The results are becoming increasingly visible.
According to Riak Loang Wicyoak, chairperson of the Rubkona Payam Disaster Risk Management Committee, approximately 4,850 people have returned to Pakur and neighbouring communities after flood protection dikes reclaimed land that had remained underwater for years.
“The flooding destroyed our homes and livelihoods,” he said. “After the land was reclaimed, people started coming back because they could rebuild their lives.”
The return of families has also revived local schools.
Before Denjaak Primary School was constructed, many pupils attended classes under trees or in temporary structures that offered little protection from the weather.

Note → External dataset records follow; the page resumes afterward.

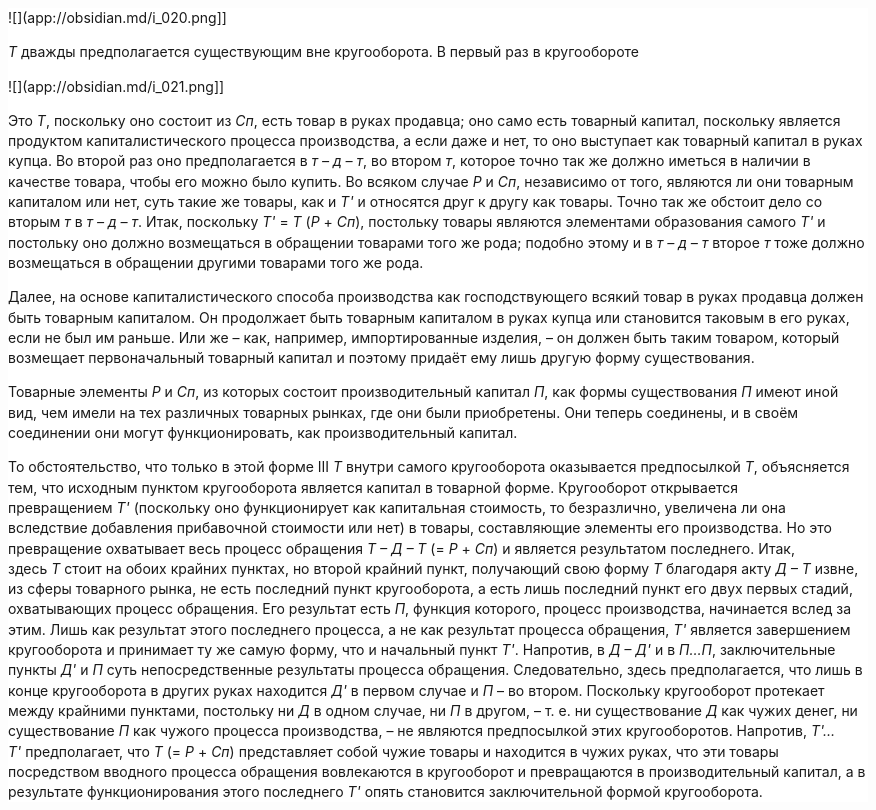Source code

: ![](app://obsidian.md/i_020.png]]

_Т_ дважды предполагается существующим вне кругооборота. В первый раз в кругообороте

![](app://obsidian.md/i_021.png]]

Это _Т_, поскольку оно состоит из _Сп_, есть товар в руках продавца; оно само есть товарный капитал, поскольку является продуктом капиталистического процесса производства, а если даже и нет, то оно выступает как товарный капитал в руках купца. Во второй раз оно предполагается в _т – д – т_, во втором _т_, которое точно так же должно иметься в наличии в качестве товара, чтобы его можно было купить. Во всяком случае _Р_ и _Сп_, независимо от того, являются ли они товарным капиталом или нет, суть такие же товары, как и _Т'_ и относятся друг к другу как товары. Точно так же обстоит дело со вторым _т_ в _т – д – т_. Итак, поскольку _Т'_ = _Т_ (_Р_ + _Сп_), постольку товары являются элементами образования самого _Т'_ и постольку оно должно возмещаться в обращении товарами того же рода; подобно этому и в _т – д – т_ второе _т_ тоже должно возмещаться в обращении другими товарами того же рода.

Далее, на основе капиталистического способа производства как господствующего всякий товар в руках продавца должен быть товарным капиталом. Он продолжает быть товарным капиталом в руках купца или становится таковым в его руках, если не был им раньше. Или же – как, например, импортированные изделия, – он должен быть таким товаром, который возмещает первоначальный товарный капитал и поэтому придаёт ему лишь другую форму существования.

Товарные элементы _Р_ и _Сп_, из которых состоит производительный капитал _П_, как формы существования _П_ имеют иной вид, чем имели на тех различных товарных рынках, где они были приобретены. Они теперь соединены, и в своём соединении они могут функционировать, как производительный капитал.

То обстоятельство, что только в этой форме III _Т_ внутри самого кругооборота оказывается предпосылкой _Т_, объясняется тем, что исходным пунктом кругооборота является капитал в товарной форме. Кругооборот открывается превращением _Т'_ (поскольку оно функционирует как капитальная стоимость, то безразлично, увеличена ли она вследствие добавления прибавочной стоимости или нет) в товары, составляющие элементы его производства. Но это превращение охватывает весь процесс обращения _Т – Д – Т_ (= _Р_ + _Сп_) и является результатом последнего. Итак, здесь _Т_ стоит на обоих крайних пунктах, но второй крайний пункт, получающий свою форму _Т_ благодаря акту _Д – Т_ извне, из сферы товарного рынка, не есть последний пункт кругооборота, а есть лишь последний пункт его двух первых стадий, охватывающих процесс обращения. Его результат есть _П_, функция которого, процесс производства, начинается вслед за этим. Лишь как результат этого последнего процесса, а не как результат процесса обращения, _Т'_ является завершением кругооборота и принимает ту же самую форму, что и начальный пункт _Т'_. Напротив, в _Д – Д'_ и в _П…П_, заключительные пункты _Д'_ и _П_ суть непосредственные результаты процесса обращения. Следовательно, здесь предполагается, что лишь в конце кругооборота в других руках находится _Д'_ в первом случае и _П_ – во втором. Поскольку кругооборот протекает между крайними пунктами, постольку ни _Д_ в одном случае, ни _П_ в другом, – т. е. ни существование _Д_ как чужих денег, ни существование _П_ как чужого процесса производства, – не являются предпосылкой этих кругооборотов. Напротив, _Т'…Т'_ предполагает, что _Т_ (= _Р_ + _Сп_) представляет собой чужие товары и находится в чужих руках, что эти товары посредством вводного процесса обращения вовлекаются в кругооборот и превращаются в производительный капитал, а в результате функционирования этого последнего _Т'_ опять становится заключительной формой кругооборота.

Head teacher Mead Dak Mead said enrolment has grown dramatically—from fewer than 70 learners before the project to 786 today.
“The classrooms have encouraged parents to bring their children back to school,” he said. “Attendance has improved because children now have a better learning environment.”
Students say the changes have transformed their daily lives.
Mathiang Wadar Mead Gawar, a Senior Four student at Naam Secondary School, previously travelled long distances to attend school in Bentiu.
“Now I only walk about 30 minutes,” he said. “We have classrooms and desks, and learning is much easier.”
Bentiu Mayor Nyachieng Biey Tuet believes involving communities in identifying development priorities has strengthened ownership of completed projects.
“When communities participate in deciding what they need, they appreciate and protect those investments,” she said, adding that roads, schools, water points and health facilities are improving living conditions across flood-affected areas.
Despite the visible progress, residents acknowledge that recovery remains unfinished.
Large sections of land are still submerged, preventing more displaced families from returning home, while schools continue to face shortages of electricity, laboratories and teaching materials. Community leaders are also calling for further flood protection works and greater investment in agriculture to help families become self-reliant.
For Chief Char, the journey from displacement to recovery has demonstrated that rebuilding communities requires more than constructing infrastructure.
“When people are given a chance to decide their own priorities,” he said, “development responds to real needs. That is what gives our community confidence that we can build a better future together.”